Let us not get tired of doing good, for we will reap at the proper time if we don’t give up.” Galatians 6:9
It was a long day. I can’t tell you how many times I have said it. My wife, Judy, often greets me at the end of the workday as I come home. She will say, “How was your day today?” And sometimes I will respond, “It was one long day.” Then there are other times, often on a Friday or Saturday, when the day seems to stretch on forever. I get so much done around the house and yard and at the end, I tell Judy, “What a great long day today.” Often the circumstances of the day seem to dictate how the day will be remembered and perceived.
Perhaps you are familiar with the date, June 6th. No? What if I were to add the year 1944 to the equation? Well, if you have studied your history you probably made the connection with World War II and you might have even remembered that was the day of the Allied invasion of Normandy, France—the beginning of the end of that great conflict. It was a massive under-taking and the outcome was never a sure thing. But at the end of the day, and with great cost, the Allies gained a foothold on the European continent. Someone there that day called it, “the longest day.” And it was.
All of us have “longest days” and yes, I know that 2020 may have seemed like 366 of them. Sometimes those “longest days” cause us to mourn, but sometimes they are a reason to celebrate. For my wife and me, January 24th was one of those. You see, on that day, forty years ago this year, our first daughter was born, and it was a long and exciting day.
Late Thursday evening Judy started having some consistent labor pains and when they didn’t stop, we knew it was time to head to the hospital. When we arrived, they decided to keep her and the journey began in earnest. Judy had decided to have Rebecca without much intervention from medicine, so it was a challenging process. By the way, if it had been me, I would have had every drug available to modern man. We all know if populating the world was left in the hands of men—it would be a very, small world.
At any rate, the hours began to pass. As the clock ticked the seconds, minutes and hours by, it soon became apparent that this was not going to be a sprint but rather a marathon.

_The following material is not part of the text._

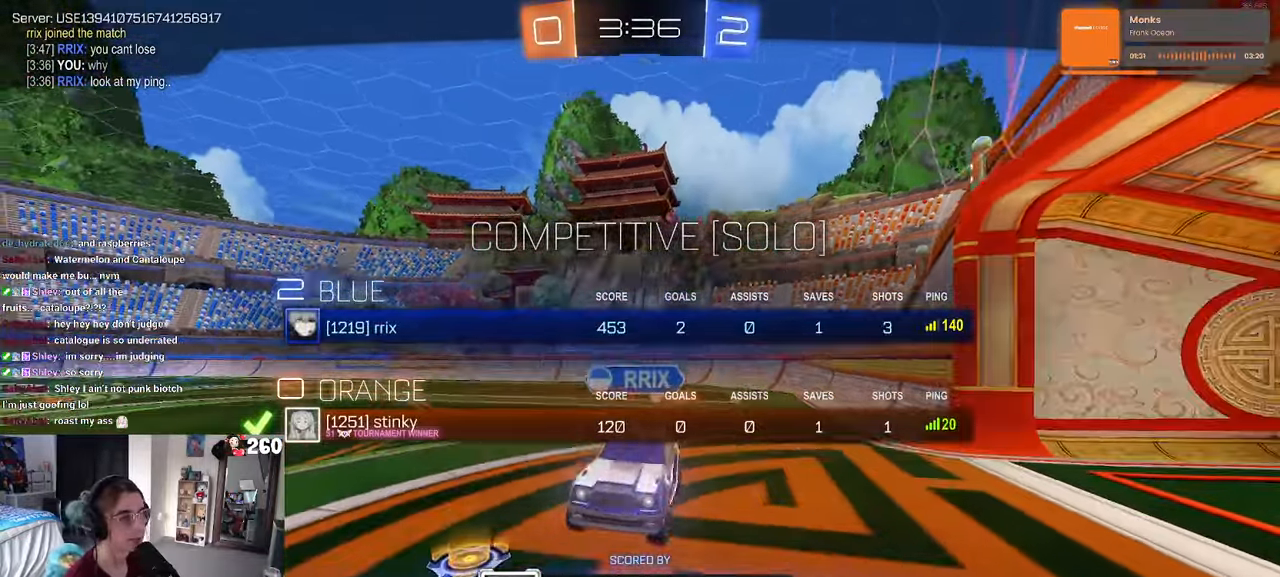
{"buttons": [], "left_stick": "center", "right_stick": "center", "events": [[200, "R3", "up"], [233, "right_stick", "up-right"], [283, "right_stick", "center"]]}
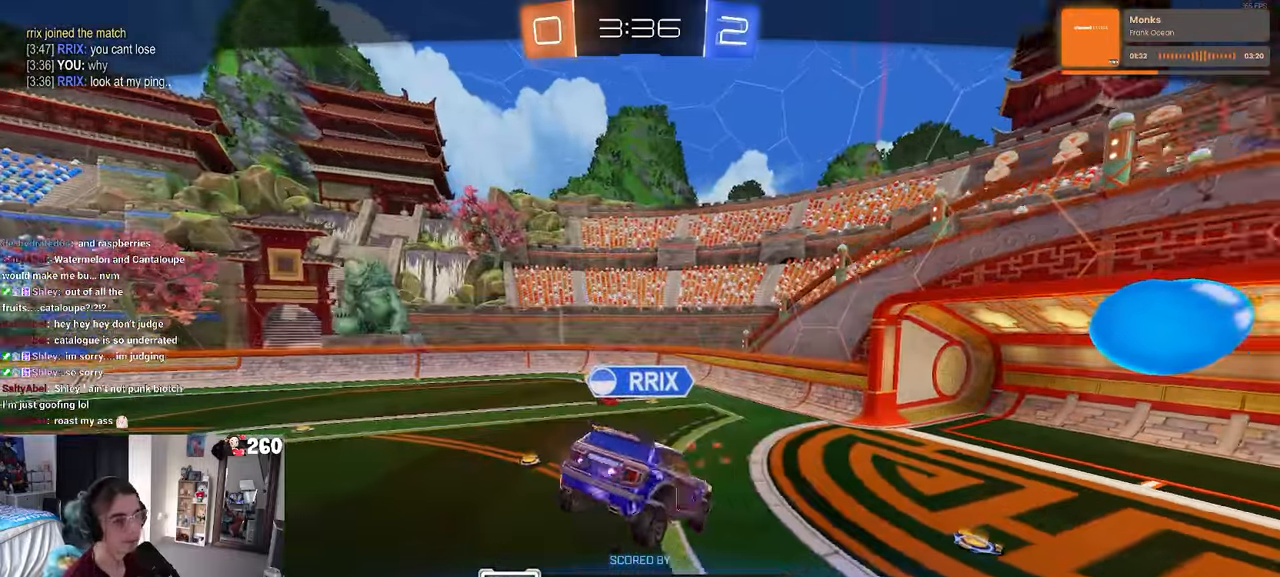
{"buttons": [], "left_stick": "center", "right_stick": "center", "events": []}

All day Friday, I (her faithful husband) stayed by her side, encouraging her each step of the way. Well, okay, maybe there were a couple of exceptions. A friend of mine brought me a huge burger and fries which I dutifully ate while Judy watched—no, make that glared. What was I thinking? Oh, that’s right…I wasn’t.
The hours continued to tick by and soon it was evening and while things were progressing, Rebecca was determined to delay her grand arrival. Finally, at about midnight, Dr. Dickerson, came in to check on Judy and announced it was about time. I had the television on and one of those ultra-low budget Japanese monster movies was on. Before long, the doctor and I were enthralled with the movie. So, while Judy was groaning in labor, the doctor and I watched as Godzilla ate up the known world.
Finally, the movie was over, and Dr. Dickerson announced it was time to head to the delivery room. Coincidence? I was allowed to go in and not much later, Rebecca made her grand appearance. The baby was crying, Judy was more than relieved and crying, and I was more than excited and crying. As it turned out, Judy had endured 23 hours of labor before Rebecca was born. Oh, and when she arrived, she weighed 8 lbs. 15.5 ounces. What a prize!
For years and every once -in-a-while, even today we still talk of our longest day. Well, actually, it was Judy’s longest day. For me it was burgers, fries and a cheesy monster movie. But for both of us it was a day we will never forget—the day God blessed us with our first daughter. And before it was all said and done—He would bless us two more times with two more daughters and later with eight grandchildren. That is incredible. And what’s more incredible? The next day, the pastor asked me to speak on the radio and give my testimony for Baptist Men’s Day. I’m sure that longest day was part of what I said that day and God used that to launch me—us— into the ministry of pastoring.
So, when you have your longest day, keep in mind a couple of thoughts. First, every day is created by the Creator God. His Word says tells us that this day, every day, is a gift that He created just for us. How about that? And if we will allow God to direct our steps in that day, we will not only endure—we can thrive. I know it seems sometimes that the finish line—the prize, is always just out of reach—but it will come if we keep on.
Paul was one of the writers in the New Testament and he knew a whole lot about long days. He may not have known about the labor pains that produce babies, but he did know a lot about the kind of “labor pains” life can sometimes send our way. He said, “Let us not get tired of doing good, for we will reap at the proper time if we don’t give up.” The bottom-line is don’t give up—don’t quit. And by the way, even if you are not a Jesus follower, that is still good advice. The farmer gets the harvest if he keeps working the field. The good news is that God is just waiting to help you through every day, including your longest day. He is right there and mark it down, “He’s got this.”